Au nom des dieux ; par la flamme et la lumière que répand ton aïeul ; par mes bienfaits ; par mes deux enfants, ces gages de notre amour, rends-moi, je t'en conjure, cette couche pour laquelle, insensée ! j'ai abandonné tant de choses ; que je croie à la vérité de tes paroles, et reçoive à mon tour des secours de toi. Ce n'est pas contre des taureaux ni des guerriers que je t'implore, ni pour qu'un dragon sommeille, vaincu par ton art. Je te réclame, toi que j'ai mérité, toi qui t'es donné à moi ; c'est par toi que je suis devenue mère, en même temps que je te rendais père.

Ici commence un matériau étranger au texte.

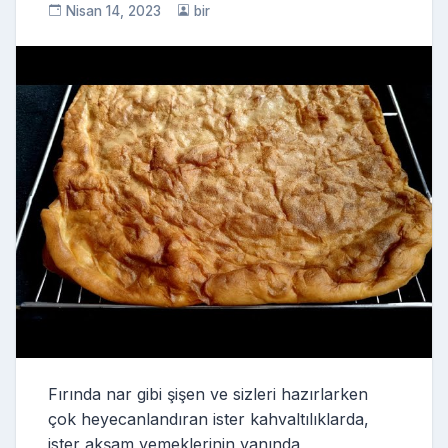
Nisan 14, 2023
bir
Fırında nar gibi şişen ve sizleri hazırlarken
çok heyecanlandıran ister kahvaltılıklarda,
ister akşam yemeklerinin yanında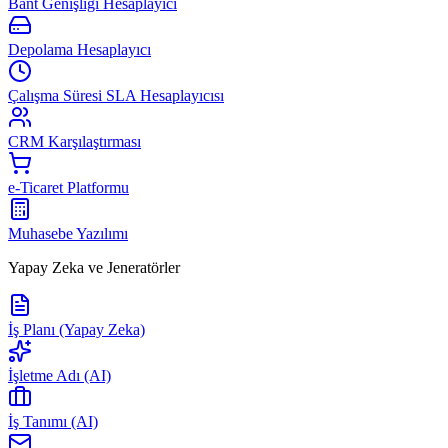
Bant Genişliği Hesaplayıcı
Depolama Hesaplayıcı
Çalışma Süresi SLA Hesaplayıcısı
CRM Karşılaştırması
e-Ticaret Platformu
Muhasebe Yazılımı
Yapay Zeka ve Jeneratörler
İş Planı (Yapay Zeka)
İşletme Adı (AI)
İş Tanımı (AI)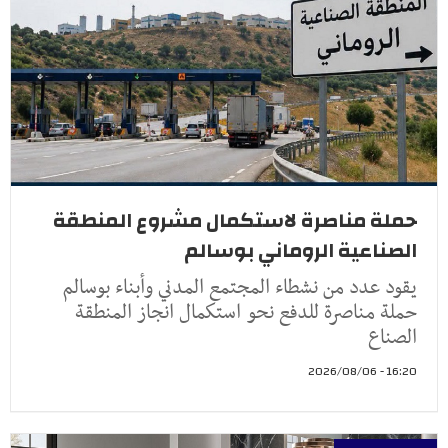
حملة مناصرة لاستكمال مشروع المنطقة
الصناعية الروماني بوسالم
يقود عدد من نشطاء المجتمع المدني وأبناء بوسالم
حملة مناصرة للدفع نحو استكمال انجاز المنطقة
الصناع
16:20 - 2026/08/06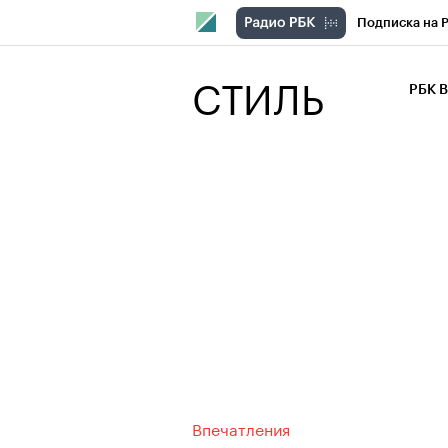
Подписка на 
РБК Компани
СТИЛЬ
РБК 
РБК Курсы
РБК Бизнес-с
Спецпроекты
Экономика
Впечатления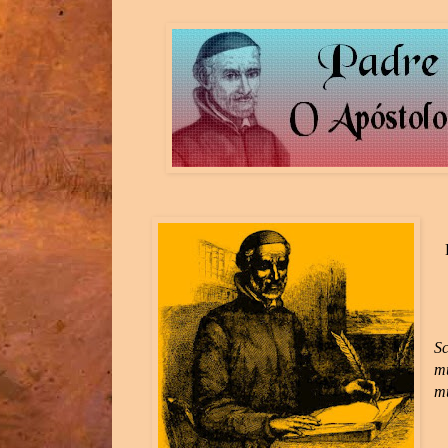
Sc
m
mu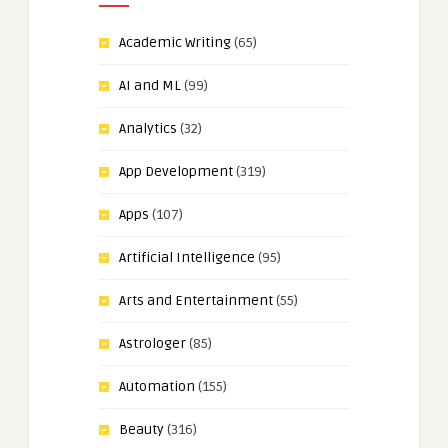
Academic Writing
(65)
AI and ML
(99)
Analytics
(32)
App Development
(319)
Apps
(107)
Artificial Intelligence
(95)
Arts and Entertainment
(55)
Astrologer
(85)
Automation
(155)
Beauty
(316)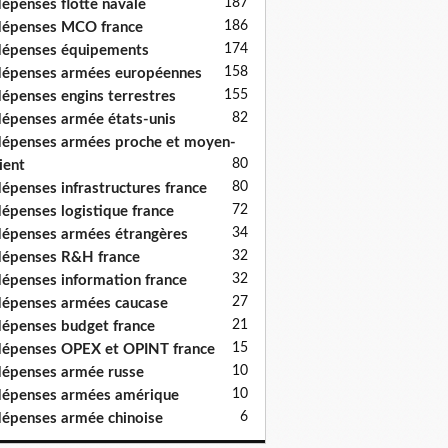
187
épenses flotte navale
186
épenses MCO france
174
épenses équipements
158
épenses armées européennes
155
épenses engins terrestres
82
épenses armée états-unis
épenses armées proche et moyen-
80
ient
80
épenses infrastructures france
72
épenses logistique france
34
épenses armées étrangères
32
épenses R&H france
32
épenses information france
27
épenses armées caucase
21
épenses budget france
15
épenses OPEX et OPINT france
10
épenses armée russe
10
épenses armées amérique
6
épenses armée chinoise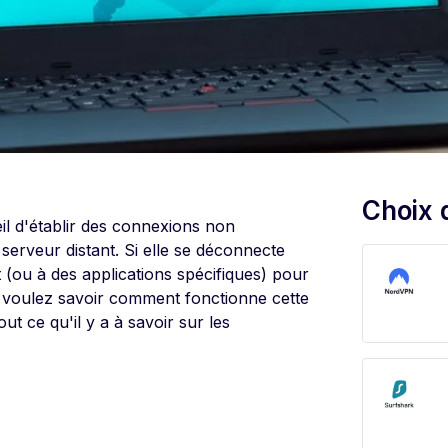
Choix 
il d'établir des connexions non
 serveur distant. Si elle se déconnecte
t (ou à des applications spécifiques) pour
ous voulez savoir comment fonctionne cette
t ce qu'il y a à savoir sur les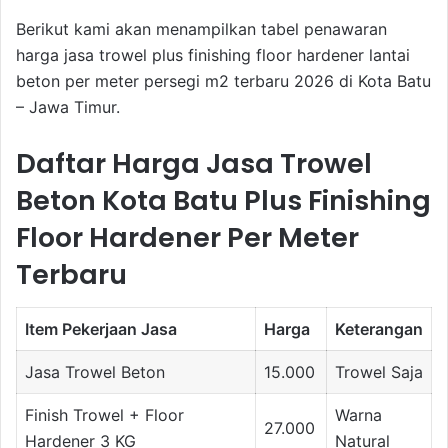
Berikut kami akan menampilkan tabel penawaran
harga jasa trowel plus finishing floor hardener lantai
beton per meter persegi m2 terbaru 2026 di Kota Batu
– Jawa Timur.
Daftar Harga Jasa Trowel
Beton Kota Batu Plus Finishing
Floor Hardener Per Meter
Terbaru
Item Pekerjaan Jasa
Harga
Keterangan
Jasa Trowel Beton
15.000
Trowel Saja
Finish Trowel + Floor
Warna
27.000
Hardener 3 KG
Natural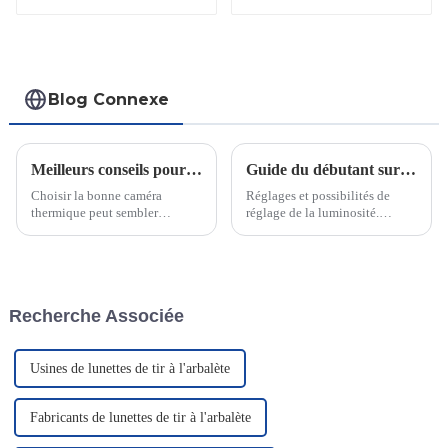
USB-C
Blog Connexe
Meilleurs conseils pour choisir la bonne caméra thermique
Guide du débutant sur les lampes de visée à LED pour le tir à l'arc
Choisir la bonne caméra
Réglages et possibilités de
thermique peut sembler
réglage de la luminosité.
complexe, mais c'est essentiel
Lorsque j'ai commencé à
pour des résultats précis.
chercher des éclairages LED, le
Saviez-vous que la résolution
réglage de la luminosité était
et la sensibilité ont un impact
primordial. Il ne faut pas une
direct sur la clarté et la
lumière trop faible…
Recherche Associée
température de l'image ?
Usines de lunettes de tir à l'arbalète
Fabricants de lunettes de tir à l'arbalète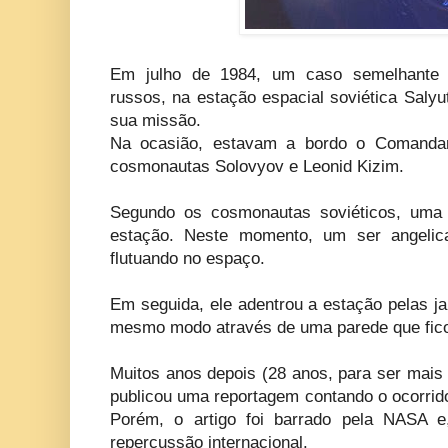
Em julho de 1984, um caso semelhante
russos, na estação espacial soviética Salyu
sua missão.
Na ocasião, estavam a bordo o Comanda
cosmonautas Solovyov e Leonid Kizim.
Segundo os cosmonautas soviéticos, uma 
estação. Neste momento, um ser angelica
flutuando no espaço.
Em seguida, ele adentrou a estação pelas ja
mesmo modo através de uma parede que fic
Muitos anos depois (28 anos, para ser mais 
publicou uma reportagem contando o ocorri
Porém, o artigo foi barrado pela NASA e,
repercussão internacional.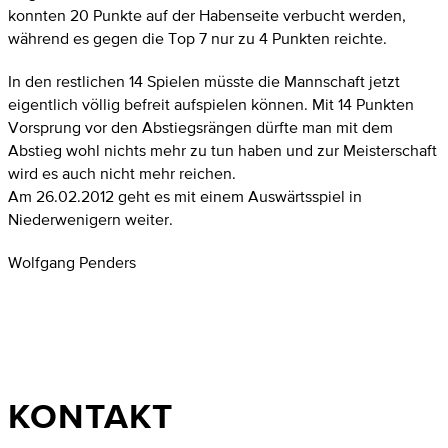
konnten 20 Punkte auf der Habenseite verbucht werden,
während es gegen die Top 7 nur zu 4 Punkten reichte.
In den restlichen 14 Spielen müsste die Mannschaft jetzt
eigentlich völlig befreit aufspielen können. Mit 14 Punkten
Vorsprung vor den Abstiegsrängen dürfte man mit dem
Abstieg wohl nichts mehr zu tun haben und zur Meisterschaft
wird es auch nicht mehr reichen.
Am 26.02.2012 geht es mit einem Auswärtsspiel in
Niederwenigern weiter.
Wolfgang Penders
KONTAKT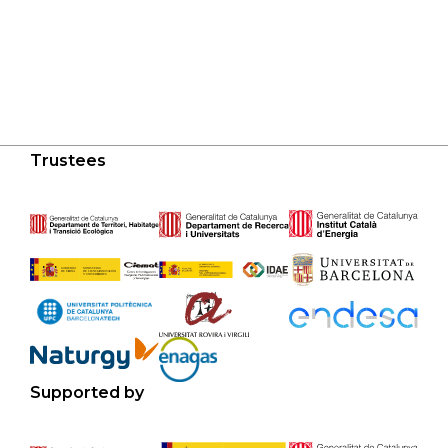
Trustees
Supported by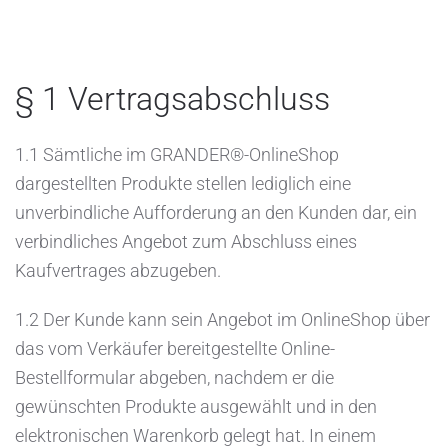
§ 1 Vertragsabschluss
1.1 Sämtliche im GRANDER®-OnlineShop
dargestellten Produkte stellen lediglich eine
unverbindliche Aufforderung an den Kunden dar, ein
verbindliches Angebot zum Abschluss eines
Kaufvertrages abzugeben.
1.2 Der Kunde kann sein Angebot im OnlineShop über
das vom Verkäufer bereitgestellte Online-
Bestellformular abgeben, nachdem er die
gewünschten Produkte ausgewählt und in den
elektronischen Warenkorb gelegt hat. In einem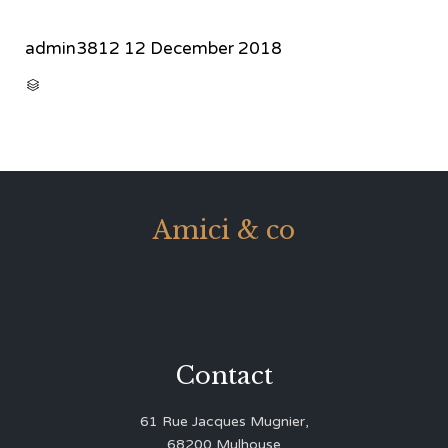
admin3812
12 December 2018
CATEGORY

Amici & co
Contact
61 Rue Jacques Mugnier,
68200 Mulhouse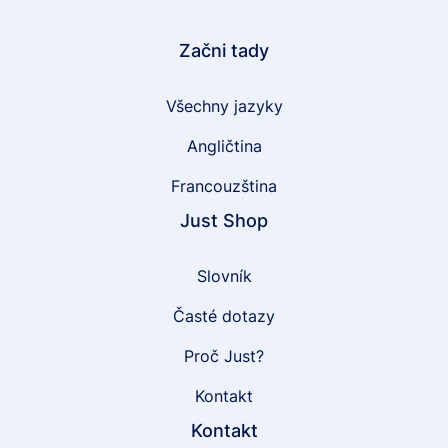
Začni tady
Všechny jazyky
Angličtina
Francouzština
Just Shop
Slovník
Časté dotazy
Proč Just?
Kontakt
Kontakt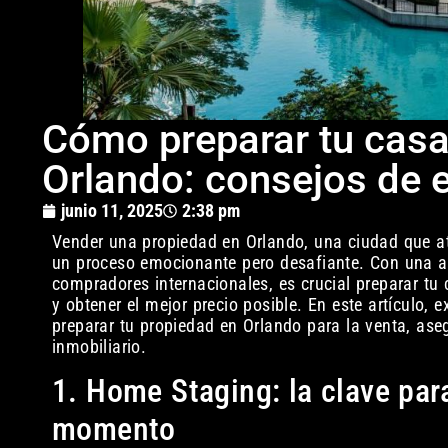
Cómo preparar tu casa
Orlando: consejos de 
junio 11, 2025
2:38 pm
Vender una propiedad en Orlando, una ciudad que atr
un proceso emocionante pero desafiante. Con una al
compradores internacionales, es crucial preparar tu
y obtener el mejor precio posible. En este artículo,
preparar tu propiedad en Orlando para la venta, as
inmobiliario.
1. Home Staging: la clave par
momento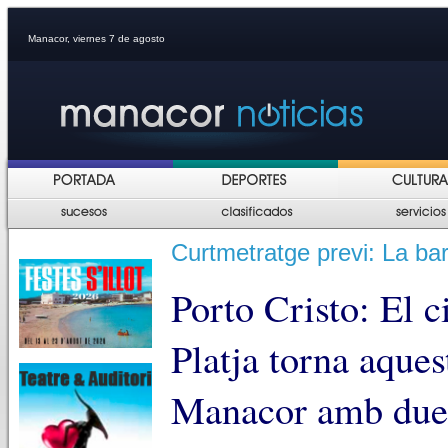
Manacor, viernes 7 de agosto
Curtmetratge previ: La b
Porto Cristo: El c
Platja torna aques
Manacor amb dues 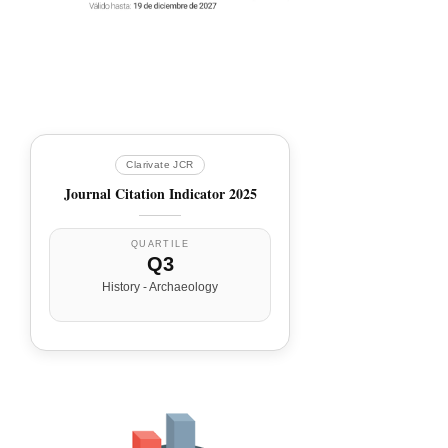
Clarivate JCR
Journal Citation Indicator 2025
QUARTILE
Q3
History - Archaeology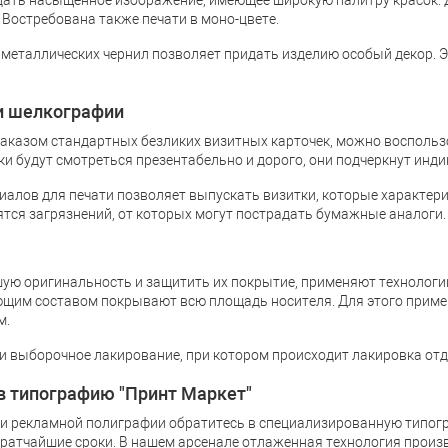
дать насыщенное изображение, имеющее широкую палитру красок. 
 Востребована также печати в моно-цвете.
металлических чернил позволяет придать изделию особый декор. Э
и шелкографии
заказом стандартных безликих визитных карточек, можно воспольз
и будут смотреться презентабельно и дорого, они подчеркнут инд
алов для печати позволяет выпускать визитки, которые характер
ятся загрязнений, от которых могут пострадать бумажные аналоги.
ую оригинальность и защитить их покрытие, применяют технологи
щим составом покрывают всю площадь носителя. Для этого прим
м.
 и выборочное лакирование, при котором происходит лакировка от
 типографию "Принт Маркет"
 и рекламной полиграфии обратитесь в специализированную типогр
ратчайшие сроки. В нашем арсенале отлаженная технология произв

Tu demandes où est ma dot ? Je l'ai comptée dans ce champ qu'il te fallait labourer, pour enlever la toison. Ce bélier d'or, tout brillant de cette riche toison, voilà ma dot. Si je te dis : "Rends-la moi," tu me la refuseras. Ma dot, c'est la vie que je t'ai conservée ; ma dot, c'est la jeunesse grecque . Va maintenant, perfide, compare à ces dons l'opulence du fils de Sisyphe. Si tu vis, si tu as une épouse, un beau-père puissant, si même tu peux être ingrat, c'est à moi que tu le dois. Je veux bientôt…. Mais que sert d'annoncer d'avance les châtiments ? La colère enfante d'effroyables menaces ; j'irai où me conduira la colère. Peut-être me repentirai-je de ce que j'aurai fait ; mais je me repens aussi d'avoir veillé sur les jours d'un époux infidèle. Je laisse à faire au dieu qui maintenant agite mon coeur ; je ne sais quel projet affreux médite mon âme.